Seit Monaten streiken Verkäufer/innen überall in der Republik für höhere Löhne und den Erhalt der Zuschläge für Spät- und Wochenendarbeit. Wie geht es jetzt weiter?

Erika Ritter leitet den ver.di- Landesfachbereich Einzelhandel Berlin-Brandenburg

ver.di PUBLIK | Die Streiks im Einzelhandel wurden in Berlin Mitte Dezember beendet. Viele Kolleginnen wollten ihn sogar länger fortsetzen. Wie geht es weiter?

Erika Ritter | Wir hatten bundesweit die stärkste Streikbewegung im Einzelhandel, die es bisher gab. Die wird auch bundesweit fortgesetzt. In Baden-Württemberg haben die Kolleginnen schon im Januar wieder begonnen. Ein Höhepunkt war die Aktion vieler H&M-Kolleg/innen vor der Hamburger Zentrale des Unternehmens am 24. Januar, ein zweiter die Menschenkette mit 1000 Streikenden am 2. Februar in Stuttgart. Weitere Aktionen gab es bereits in Bayern, Nordrhein-Westfalen und Sachsen-Anhalt. In Berlin und Brandenburg wird ab Mitte Februar wieder gestreikt - diesmal kurzfristig und überraschender, damit die Unternehmen nicht so leicht auf Leiharbeitskräfte ausweichen können. Wir werden die Kaufhäuser stärker einbeziehen und die Kundinnen besser informieren, damit sie die Aktionen auf ihre Weise unterstützen können.

ver.di PUBLIK | Was haben die Streiks bisher gebracht?

Ritter | Mehr Mitglieder. In Berlin sind es 288 mehr als im Vorjahr. Mehr Selbstbewusstsein. Die Stimmung ist gut. Die Kollegen sagen: Wir haben die Zuschläge für Spät- und Wochenendarbeit vor Jahren erkämpft; wir haben keinen Grund, jetzt darauf zu verzichten. Deshalb streiken wir weiter. Bei den Metallern kommt doch auch keiner auf die Idee zu sagen, Zuschläge seien altmodisch und müssten abgeschafft werden. Wer Arbeitskräfte zu bestimmten Zeiten haben will, muss dafür mehr bezahlen. Weitere Streiks sind nötig. Die Kollegen wissen auch: Wenn sie nicht rausgehen auf die Straße, sinken die Chancen für den Flächentarifvertrag im Einzelhandel.

ver.di PUBLIK | Ergebnis der bisherigen Streiks sind auch Angebote einzelner Unternehmen?

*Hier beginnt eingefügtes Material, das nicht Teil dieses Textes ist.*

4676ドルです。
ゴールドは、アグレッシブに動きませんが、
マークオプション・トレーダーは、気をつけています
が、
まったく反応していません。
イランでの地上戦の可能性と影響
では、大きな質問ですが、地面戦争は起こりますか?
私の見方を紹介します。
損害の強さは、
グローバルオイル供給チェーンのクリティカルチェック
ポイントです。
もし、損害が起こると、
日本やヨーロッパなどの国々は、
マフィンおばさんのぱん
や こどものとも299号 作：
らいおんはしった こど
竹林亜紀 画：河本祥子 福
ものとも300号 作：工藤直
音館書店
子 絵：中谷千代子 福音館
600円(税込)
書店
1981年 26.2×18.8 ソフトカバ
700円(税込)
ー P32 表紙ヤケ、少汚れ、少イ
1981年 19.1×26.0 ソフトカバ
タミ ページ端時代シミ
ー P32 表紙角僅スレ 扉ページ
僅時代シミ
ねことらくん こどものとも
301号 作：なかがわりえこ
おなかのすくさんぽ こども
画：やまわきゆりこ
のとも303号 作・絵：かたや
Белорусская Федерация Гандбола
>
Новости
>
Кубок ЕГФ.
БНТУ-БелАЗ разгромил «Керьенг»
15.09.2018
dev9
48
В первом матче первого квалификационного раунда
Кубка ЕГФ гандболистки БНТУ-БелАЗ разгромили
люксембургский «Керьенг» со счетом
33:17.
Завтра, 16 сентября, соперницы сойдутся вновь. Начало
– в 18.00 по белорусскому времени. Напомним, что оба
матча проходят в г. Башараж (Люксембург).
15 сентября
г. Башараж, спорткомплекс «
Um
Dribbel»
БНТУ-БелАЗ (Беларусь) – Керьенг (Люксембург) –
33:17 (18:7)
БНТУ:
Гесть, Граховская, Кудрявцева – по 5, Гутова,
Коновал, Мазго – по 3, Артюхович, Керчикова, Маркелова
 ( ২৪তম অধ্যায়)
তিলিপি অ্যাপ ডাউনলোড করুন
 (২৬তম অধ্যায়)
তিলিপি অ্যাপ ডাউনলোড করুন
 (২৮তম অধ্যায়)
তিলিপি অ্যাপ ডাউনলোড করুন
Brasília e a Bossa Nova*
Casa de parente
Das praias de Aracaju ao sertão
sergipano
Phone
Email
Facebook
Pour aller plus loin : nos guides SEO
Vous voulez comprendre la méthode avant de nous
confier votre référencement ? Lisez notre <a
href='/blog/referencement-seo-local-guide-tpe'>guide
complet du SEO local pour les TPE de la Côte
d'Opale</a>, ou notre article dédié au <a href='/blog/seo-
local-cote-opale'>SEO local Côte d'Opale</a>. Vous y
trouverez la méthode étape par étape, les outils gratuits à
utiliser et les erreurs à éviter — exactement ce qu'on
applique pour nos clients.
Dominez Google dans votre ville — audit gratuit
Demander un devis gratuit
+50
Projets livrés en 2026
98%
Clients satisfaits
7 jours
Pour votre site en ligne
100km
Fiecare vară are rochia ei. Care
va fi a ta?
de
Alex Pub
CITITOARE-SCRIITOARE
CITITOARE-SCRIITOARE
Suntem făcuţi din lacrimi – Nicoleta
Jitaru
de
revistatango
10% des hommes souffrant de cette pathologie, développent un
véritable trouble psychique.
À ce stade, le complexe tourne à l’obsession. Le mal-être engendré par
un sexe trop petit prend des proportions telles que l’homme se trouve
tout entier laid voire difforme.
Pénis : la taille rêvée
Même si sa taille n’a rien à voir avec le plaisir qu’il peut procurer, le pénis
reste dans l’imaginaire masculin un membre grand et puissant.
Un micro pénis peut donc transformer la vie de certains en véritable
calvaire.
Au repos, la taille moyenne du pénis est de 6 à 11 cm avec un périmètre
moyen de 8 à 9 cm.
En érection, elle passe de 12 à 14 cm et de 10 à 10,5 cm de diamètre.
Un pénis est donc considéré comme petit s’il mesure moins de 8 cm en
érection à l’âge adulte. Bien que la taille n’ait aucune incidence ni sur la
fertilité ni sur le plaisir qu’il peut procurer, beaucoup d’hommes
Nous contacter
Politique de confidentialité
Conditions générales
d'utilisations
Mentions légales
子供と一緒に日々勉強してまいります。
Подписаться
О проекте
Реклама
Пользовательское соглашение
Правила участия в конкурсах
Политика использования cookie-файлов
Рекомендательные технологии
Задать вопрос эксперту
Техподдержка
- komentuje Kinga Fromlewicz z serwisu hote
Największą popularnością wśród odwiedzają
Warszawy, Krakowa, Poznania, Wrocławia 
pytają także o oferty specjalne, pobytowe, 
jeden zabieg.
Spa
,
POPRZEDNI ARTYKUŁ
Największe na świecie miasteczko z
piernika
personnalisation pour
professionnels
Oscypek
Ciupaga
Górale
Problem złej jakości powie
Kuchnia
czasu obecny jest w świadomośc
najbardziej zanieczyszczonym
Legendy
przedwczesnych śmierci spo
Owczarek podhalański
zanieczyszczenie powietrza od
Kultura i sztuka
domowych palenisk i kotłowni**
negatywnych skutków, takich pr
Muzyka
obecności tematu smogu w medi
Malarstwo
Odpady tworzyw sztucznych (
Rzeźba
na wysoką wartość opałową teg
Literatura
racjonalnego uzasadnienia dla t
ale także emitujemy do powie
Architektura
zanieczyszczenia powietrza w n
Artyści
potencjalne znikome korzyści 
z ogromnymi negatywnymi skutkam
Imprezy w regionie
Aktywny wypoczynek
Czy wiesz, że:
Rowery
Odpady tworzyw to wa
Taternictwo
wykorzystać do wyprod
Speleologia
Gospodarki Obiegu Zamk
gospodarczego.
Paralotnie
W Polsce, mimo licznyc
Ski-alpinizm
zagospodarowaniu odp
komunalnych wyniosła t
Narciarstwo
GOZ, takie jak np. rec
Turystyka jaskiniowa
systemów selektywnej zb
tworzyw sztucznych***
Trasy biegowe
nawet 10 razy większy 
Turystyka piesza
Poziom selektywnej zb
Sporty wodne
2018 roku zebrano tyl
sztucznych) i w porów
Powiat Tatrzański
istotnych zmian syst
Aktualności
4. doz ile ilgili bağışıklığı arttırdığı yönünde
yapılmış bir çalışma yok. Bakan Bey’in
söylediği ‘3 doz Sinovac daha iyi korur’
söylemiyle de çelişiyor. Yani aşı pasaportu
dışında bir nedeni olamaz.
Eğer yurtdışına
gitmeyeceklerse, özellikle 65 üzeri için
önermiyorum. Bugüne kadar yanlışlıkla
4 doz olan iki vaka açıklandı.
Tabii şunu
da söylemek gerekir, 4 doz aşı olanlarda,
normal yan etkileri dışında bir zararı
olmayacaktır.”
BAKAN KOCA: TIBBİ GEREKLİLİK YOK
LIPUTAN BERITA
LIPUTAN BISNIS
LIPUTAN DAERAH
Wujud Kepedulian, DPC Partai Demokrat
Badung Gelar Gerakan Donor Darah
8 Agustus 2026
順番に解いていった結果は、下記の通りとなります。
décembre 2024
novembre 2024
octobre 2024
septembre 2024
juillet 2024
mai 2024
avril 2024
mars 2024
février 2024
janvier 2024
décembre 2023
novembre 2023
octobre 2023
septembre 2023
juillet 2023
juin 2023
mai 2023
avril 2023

Ritter | Ja, von einigen Unternehmen kamen einseitige Zusagen, mehr zu bezahlen. Das sind zum Beispiel Ikea, Kaufland, Netto, Globus und Edeka Hessenring. Außerdem haben einige Unternehmen im Dezember Einmalbeträge zwischen 200 und 250 Euro gezahlt. Rewe hat als erster großer Arbeitgeber im Einzelhandel dem Druck der Beschäftigten nachgegeben und uns das bisher beste Angebot gemacht. Die Streiks in den Rewe-Lagern und -Filialen während des Weihnachtsgeschäfts haben dem Konzern wohl Furcht eingeflößt. Das Angebot für die Beschäftigten der Rewe-Gruppe sah dann so aus: drei Prozent mehr Lohn ab 2008 und eine Einmalzahlung von jeweils 50 Euro pro Monat im Jahr 2007. Die Zuschläge für die Spät- und Nachtarbeit bleiben erhalten. Der Pferdefuß dabei: Die Samstagszuschläge vor 18 Uhr 30 sollen wegfallen. Außerdem sind drei Prozent für eine zweijährige Laufzeit des Vertrags zu wenig. Darüber wird noch zu verhandeln sein.